In his eagerness to overcome barriers between Christians and Muslims and between their faiths (or shared faith from different angles, as Siljander views it), the sectarianly Protestant views of the book's author do not take into account some formidable hurdles for more traditionally Catholic Christians (especially for Roman and Uniate Catholics, Old Catholics, Eastern Orthodox, as well as some Anglican and Lutheran Christians and, partly, those of the non-Chalcedonian Oriental Churches). For us, Siljander's blithely stated dismissal of the pertinence and crucial importance for Catholic-minded Christians entailing such criteria as the Oecumenical Creeds, absolute Trinitarian and Christological orthodoxy, the Visible Church (Christ's corporate Body on Earth, the Holy Ministry, etc.), the sacraments (lacking in Islam) as objectively efficacious and normative means of grace, the authority of Oecumenical Councils, and so forth, is unacceptable.
The stripped-down and individualistic Christianity of sectarianism (of the "Fundamentalists", the "Neo-Evangelicals", the "Charismatics" or "Pentecostalists", the "Cambellites", the "Adventists", the "Methodists", and of others) of Mark Siljaner and his pan-denominationalist co-religionists, and even of more decidedly "magisterial" Protestantism, can accomodate such unreconciled divides more readily than Catholic Christianity (broadly but not indiscriminatately defined) can tolerate the same with a good conscience. However, all Christians, if they ponder deeply and fully what Siljander, Abdul-Haqq, Bp. George K.A. Bell, and others like them have had to say and and to write about what Christianity and Islam share, should have a greater mutual understanding and respect than, sadly, they have tended to manifest in the past.

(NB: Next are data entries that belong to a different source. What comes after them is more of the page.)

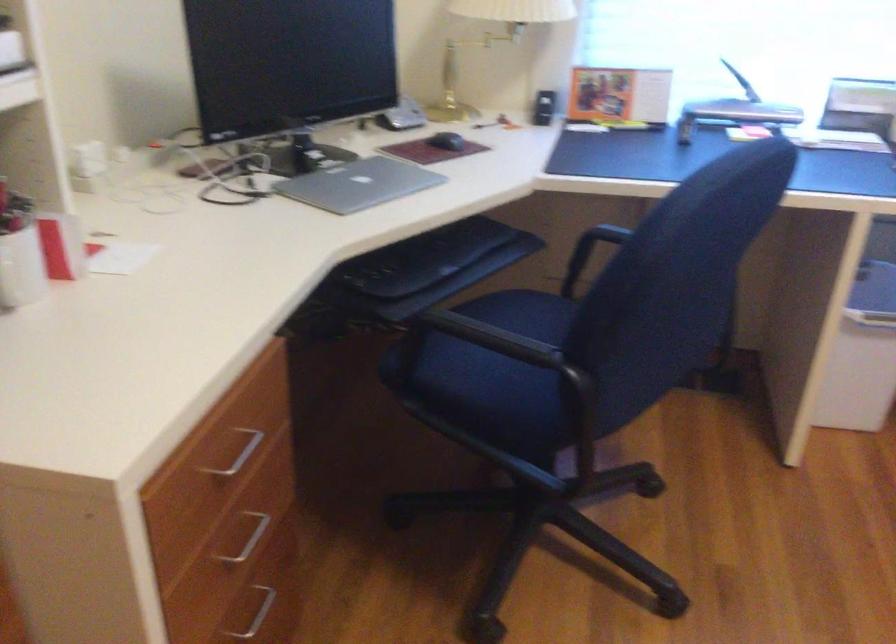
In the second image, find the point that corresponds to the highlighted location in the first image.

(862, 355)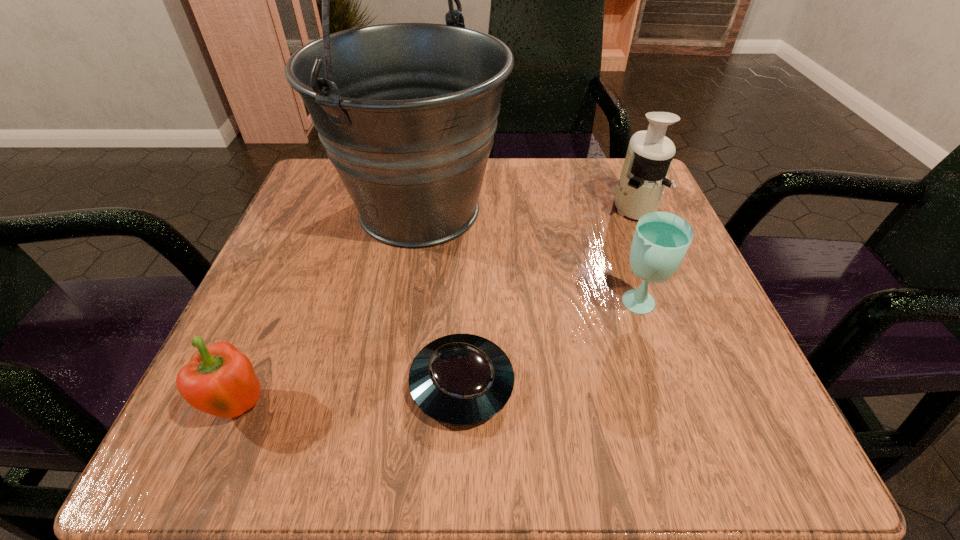
At what (x,y) coordinates should I click in order to perform the action: click on vacant area located on the left of the shortest object. Please return your answer as a coordinate pair (x, y). This screenshot has height=540, width=960. Looking at the image, I should click on (366, 384).

Identify the location of bucket that is at the far edge. (407, 112).

Locate an element on the screen. Image resolution: width=960 pixels, height=540 pixels. juicer at the far edge is located at coordinates (643, 178).

The image size is (960, 540). Identify the location of pepper at the near edge. (219, 380).

Locate an element on the screen. This screenshot has width=960, height=540. saucer situated at the near edge is located at coordinates (460, 379).

This screenshot has width=960, height=540. Find the location of `bucket present at the left edge`. bucket present at the left edge is located at coordinates (407, 112).

Where is `pepper at the left edge`? The height and width of the screenshot is (540, 960). pepper at the left edge is located at coordinates (219, 380).

Find the location of a particular element. This screenshot has width=960, height=540. juicer located at the right edge is located at coordinates (643, 178).

At what (x,y) coordinates should I click in order to perform the action: click on glass present at the right edge. Please return your answer as a coordinate pair (x, y). The width and height of the screenshot is (960, 540). Looking at the image, I should click on (661, 240).

This screenshot has width=960, height=540. Find the location of `object located at the far left corner`. object located at the far left corner is located at coordinates (407, 112).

A number of fine Islamic scholars and activists currently active (e.g., Tariq Ramadan and Farid Esack) have militated for better understanding and "dialogue" of some kind between Muslims and Christians on questions of social issues, sexuality and gender, ideology, politics, tolerance, and other such issues, but Siljander and others who share his specifically religious motives deal with what is more fundamental, i.e. what the Qur'an and Bible say in common (to an amazingly large degree) and on what they differ (to surprisingly limited extent). For religious understanding, love of the souls of Muslims, and peace and harmony between the Christian and Muslim world and communities, books such as those by Siljander and Abdul-Haqq have an important role to play.